ToParentBlockJoinCollector
Collects parent document hits for a Query containing one more more BlockJoinQuery clauses, sorted by the specified parent Sort. Note that this cannot perform arbitrary joins; rather, it requires that all joined documents are indexed as a doc block (using AddDocuments(IEnumerable<IEnumerable<IIndexableField>>, Analyzer) or UpdateDocuments(Term, IEnumerable<IEnumerable<IIndexableField>>, Analyzer). Ie, the join is computed at index time.
The parent Sort must only use fields from the parent documents; sorting by field in the child documents is not supported.
You should only use this collector if one or more of the clauses in the query is a ToParentBlockJoinQuery. This collector will find those query clauses and record the matching child documents for the top scoring parent documents.
Multiple joins (star join) and nested joins and a mix of the two are allowed, as long as in all cases the documents corresponding to a single row of each joined parent table were indexed as a doc block.
For the simple star join you can retrieve the ITopGroups<TGroupValue> instance containing each ToParentBlockJoinQuery's matching child documents for the top parent groups, using GetTopGroups(ToParentBlockJoinQuery, Sort, Int32, Int32, Int32, Boolean). Ie, a single query, which will contain two or more ToParentBlockJoinQuery's as clauses representing the star join, can then retrieve two or more ITopGroups<TGroupValue> instances.
For nested joins, the query will run correctly (ie, match the right parent and child documents), however, because TopGroups<TGroupValue> is currently unable to support nesting (each group is not able to hold another TopGroups<TGroupValue>), you are only able to retrieve the TopGroups<TGroupValue> of the first join.
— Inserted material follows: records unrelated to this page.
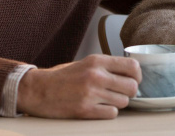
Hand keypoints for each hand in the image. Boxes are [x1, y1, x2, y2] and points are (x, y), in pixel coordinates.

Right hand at [17, 54, 141, 118]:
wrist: (37, 90)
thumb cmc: (62, 77)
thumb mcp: (85, 63)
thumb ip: (106, 66)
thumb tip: (131, 73)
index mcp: (97, 61)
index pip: (132, 66)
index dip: (137, 75)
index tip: (133, 79)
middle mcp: (96, 75)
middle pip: (132, 86)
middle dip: (129, 92)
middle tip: (120, 93)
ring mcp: (90, 93)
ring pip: (123, 102)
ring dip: (118, 103)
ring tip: (106, 100)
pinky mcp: (84, 110)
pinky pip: (111, 113)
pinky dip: (108, 112)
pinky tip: (99, 108)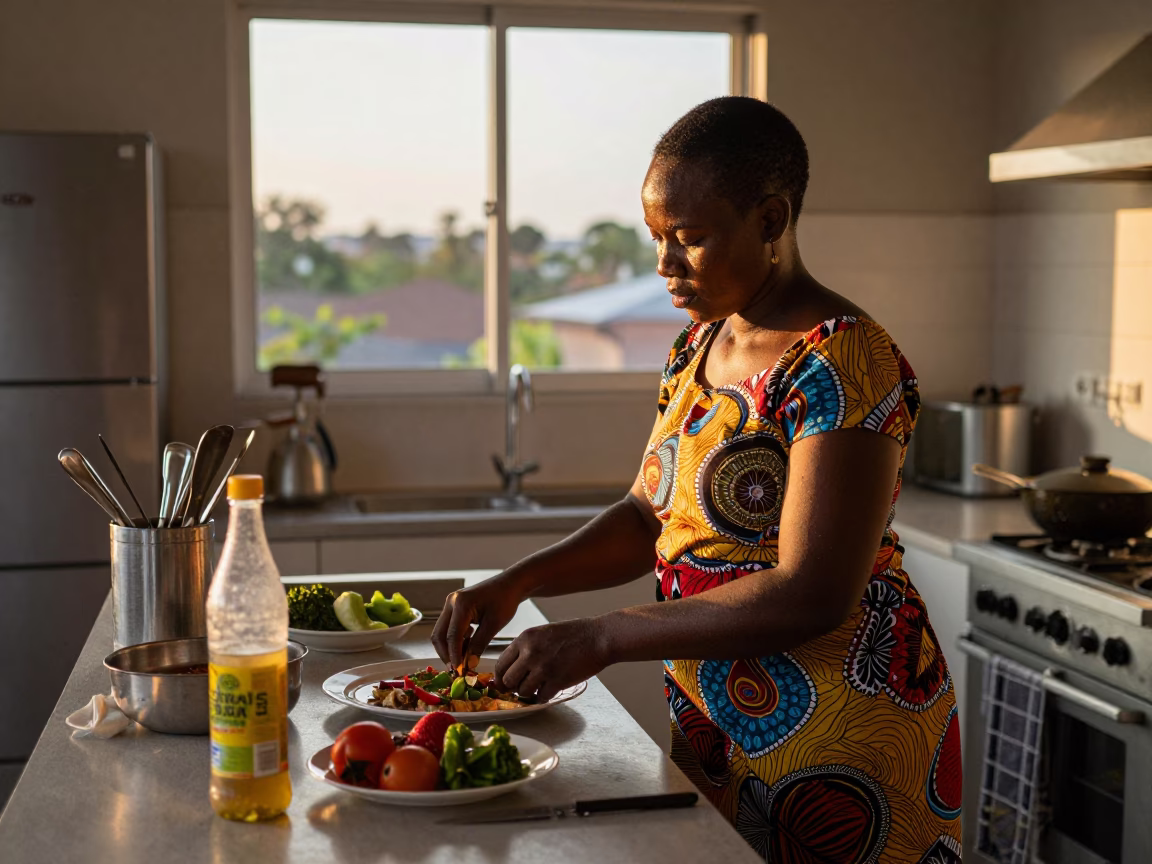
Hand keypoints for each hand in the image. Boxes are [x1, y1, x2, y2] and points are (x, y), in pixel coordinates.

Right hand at [431, 574, 524, 668]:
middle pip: (439, 635)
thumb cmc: (505, 601)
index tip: (459, 671)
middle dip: (446, 654)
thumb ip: (479, 644)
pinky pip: (448, 627)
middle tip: (457, 669)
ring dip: (450, 648)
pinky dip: (455, 640)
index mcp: (461, 604)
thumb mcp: (494, 625)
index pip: (452, 636)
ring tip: (465, 659)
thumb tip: (469, 665)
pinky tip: (468, 645)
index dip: (454, 656)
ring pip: (442, 632)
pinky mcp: (454, 608)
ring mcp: (451, 604)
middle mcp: (451, 602)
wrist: (509, 584)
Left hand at [495, 618, 609, 702]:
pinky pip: (541, 697)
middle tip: (522, 687)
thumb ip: (526, 648)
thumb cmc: (574, 634)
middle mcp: (530, 653)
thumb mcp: (543, 633)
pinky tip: (550, 690)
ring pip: (522, 691)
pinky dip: (543, 697)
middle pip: (508, 680)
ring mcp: (543, 668)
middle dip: (514, 687)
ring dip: (529, 693)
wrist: (598, 637)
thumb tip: (513, 668)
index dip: (501, 677)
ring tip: (539, 687)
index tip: (504, 684)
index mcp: (525, 639)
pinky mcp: (557, 680)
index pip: (501, 664)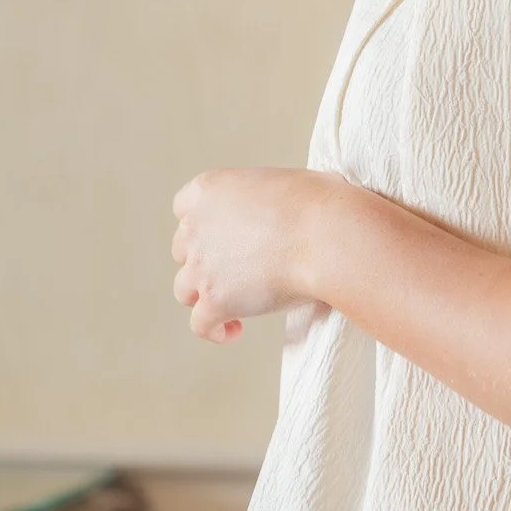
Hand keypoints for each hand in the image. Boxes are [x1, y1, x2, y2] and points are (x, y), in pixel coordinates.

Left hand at [170, 167, 339, 342]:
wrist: (327, 235)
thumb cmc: (320, 203)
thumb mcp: (284, 181)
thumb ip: (264, 197)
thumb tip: (288, 207)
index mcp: (208, 189)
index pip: (184, 208)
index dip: (204, 224)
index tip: (224, 233)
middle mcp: (195, 227)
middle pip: (184, 250)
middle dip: (206, 259)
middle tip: (237, 267)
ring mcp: (201, 268)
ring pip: (185, 289)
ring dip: (205, 294)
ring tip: (233, 302)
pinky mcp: (215, 302)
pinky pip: (202, 324)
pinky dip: (215, 329)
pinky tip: (234, 330)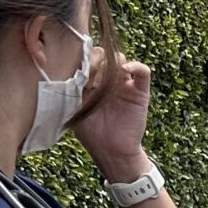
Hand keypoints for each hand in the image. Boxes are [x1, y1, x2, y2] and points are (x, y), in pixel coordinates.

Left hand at [75, 57, 153, 179]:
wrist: (112, 151)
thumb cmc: (91, 133)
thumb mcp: (75, 108)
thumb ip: (72, 90)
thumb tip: (65, 71)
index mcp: (91, 83)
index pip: (87, 60)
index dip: (82, 59)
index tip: (76, 66)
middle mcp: (108, 81)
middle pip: (104, 56)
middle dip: (96, 58)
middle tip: (90, 68)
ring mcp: (125, 84)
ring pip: (121, 59)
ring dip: (112, 61)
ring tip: (104, 74)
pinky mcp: (140, 91)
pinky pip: (143, 72)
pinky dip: (135, 66)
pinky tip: (125, 70)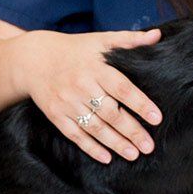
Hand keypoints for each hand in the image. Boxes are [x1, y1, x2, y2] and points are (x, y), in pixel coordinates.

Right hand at [17, 28, 163, 163]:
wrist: (35, 60)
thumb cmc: (76, 49)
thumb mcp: (102, 40)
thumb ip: (130, 39)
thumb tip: (157, 35)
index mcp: (97, 68)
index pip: (123, 89)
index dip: (140, 104)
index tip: (156, 118)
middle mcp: (82, 86)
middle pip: (111, 113)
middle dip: (131, 131)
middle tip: (148, 146)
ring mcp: (68, 103)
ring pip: (95, 127)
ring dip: (115, 143)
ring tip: (133, 154)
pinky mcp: (56, 115)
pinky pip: (75, 135)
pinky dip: (90, 147)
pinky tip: (106, 158)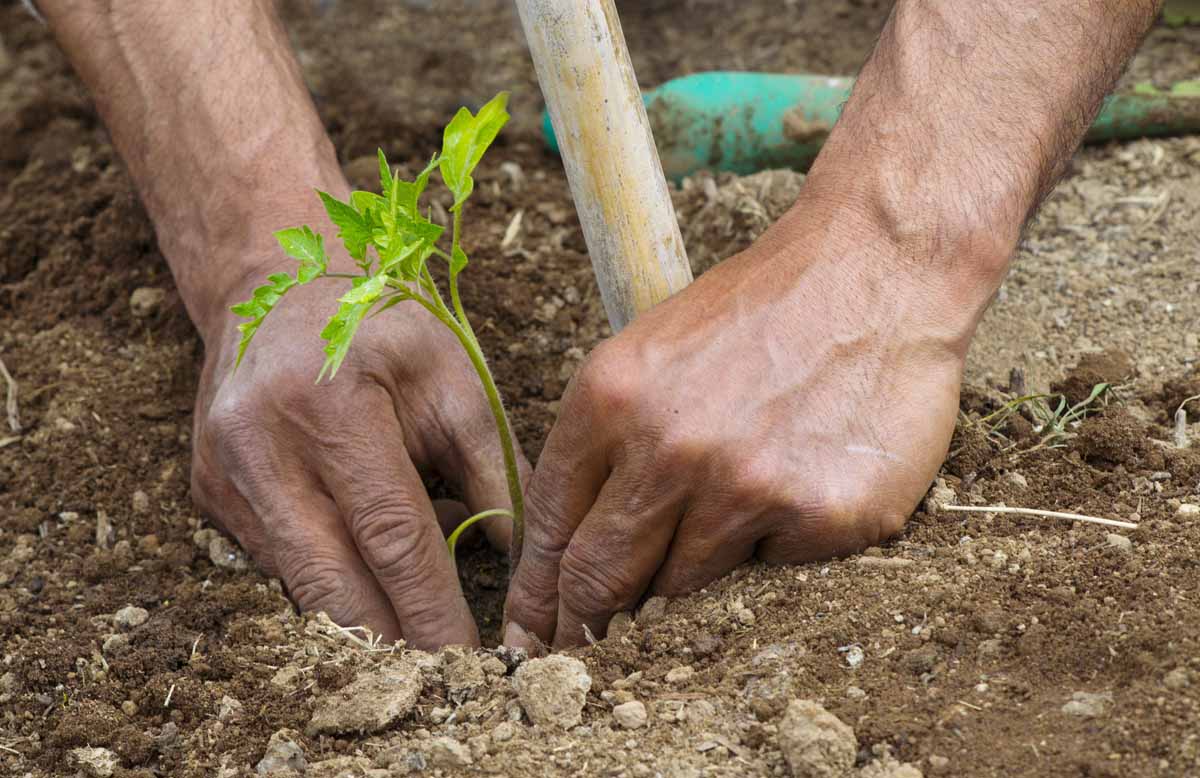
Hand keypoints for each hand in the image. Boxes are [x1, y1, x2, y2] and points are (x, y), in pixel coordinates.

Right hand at [190, 204, 528, 648]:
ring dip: (360, 626)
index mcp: (331, 403)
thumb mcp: (453, 377)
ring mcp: (223, 473)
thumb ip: (492, 470)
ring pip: (300, 585)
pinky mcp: (208, 493)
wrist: (277, 284)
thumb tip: (524, 561)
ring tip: (418, 645)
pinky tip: (370, 589)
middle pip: (332, 580)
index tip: (475, 660)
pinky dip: (329, 587)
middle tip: (448, 680)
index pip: (392, 535)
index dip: (433, 609)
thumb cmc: (383, 325)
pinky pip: (277, 564)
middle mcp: (260, 443)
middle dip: (395, 642)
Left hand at [503, 194, 997, 648]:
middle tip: (582, 655)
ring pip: (683, 588)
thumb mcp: (650, 354)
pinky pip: (772, 569)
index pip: (549, 528)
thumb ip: (606, 448)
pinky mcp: (819, 516)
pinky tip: (797, 480)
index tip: (529, 638)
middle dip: (583, 625)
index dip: (535, 595)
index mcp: (610, 400)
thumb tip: (572, 556)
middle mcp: (669, 448)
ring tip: (727, 508)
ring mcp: (746, 487)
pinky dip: (775, 543)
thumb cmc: (757, 313)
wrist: (872, 270)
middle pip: (599, 579)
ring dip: (691, 572)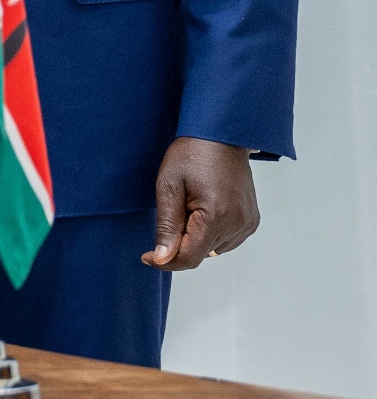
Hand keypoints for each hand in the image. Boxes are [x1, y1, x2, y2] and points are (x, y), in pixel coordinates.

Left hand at [143, 138, 259, 269]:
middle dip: (178, 244)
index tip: (146, 255)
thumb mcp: (169, 187)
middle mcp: (238, 224)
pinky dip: (209, 234)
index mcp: (217, 215)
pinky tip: (202, 210)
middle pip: (200, 254)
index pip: (190, 258)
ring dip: (194, 239)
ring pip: (212, 250)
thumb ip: (167, 226)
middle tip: (171, 212)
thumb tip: (163, 259)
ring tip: (189, 205)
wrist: (221, 136)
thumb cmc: (191, 155)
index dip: (165, 262)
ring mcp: (248, 223)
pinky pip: (225, 241)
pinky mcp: (251, 221)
The TopGroups<TGroupValue> of the nested joins will not be correct.
See http://lucene.apache.org/core/4_8_0/join/ for a code sample.
ToParentBlockJoinFieldComparer
A field comparer that allows parent documents to be sorted by fields from the nested / child documents.
ToParentBlockJoinFieldComparer.Highest
Concrete implementation of ToParentBlockJoinSortField to sorts the parent docs with the highest values in the child / nested docs first.
ToParentBlockJoinFieldComparer.Lowest
Concrete implementation of ToParentBlockJoinSortField to sorts the parent docs with the lowest values in the child / nested docs first.
ToParentBlockJoinQuery
This query requires that you index children and parent docs as a single block, using the AddDocuments(IEnumerable<IEnumerable<IIndexableField>>, Analyzer) or UpdateDocuments(Term, IEnumerable<IEnumerable<IIndexableField>>, Analyzer) API. In each block, the child documents must appear first, ending with the parent document. At search time you provide a Filter identifying the parents, however this Filter must provide an FixedBitSet per sub-reader.
Once the block index is built, use this query to wrap any sub-query matching only child docs and join matches in that child document space up to the parent document space. You can then use this Query as a clause with other queries in the parent document space.
See ToChildBlockJoinQuery if you need to join in the reverse order.
The child documents must be orthogonal to the parent documents: the wrapped child query must never return a parent document.
If you'd like to retrieve ITopGroups<TGroupValue> for the resulting query, use the ToParentBlockJoinCollector. Note that this is not necessary, ie, if you simply want to collect the parent documents and don't need to see which child documents matched under that parent, then you can use any collector.
NOTE: If the overall query contains parent-only matches, for example you OR a parent-only query with a joined child-only query, then the resulting collected documents will be correct, however the ITopGroups<TGroupValue> you get from ToParentBlockJoinCollector will not contain every child for parents that had matched.
See http://lucene.apache.org/core/4_8_0/join/ for an overview.
ToParentBlockJoinSortField
A special sort field that allows sorting parent docs based on nested / child level fields. Based on the sort order it either takes the document with the lowest or highest field value into account.
Enums
ScoreMode
How to aggregate multiple child hit scores into a single parent score.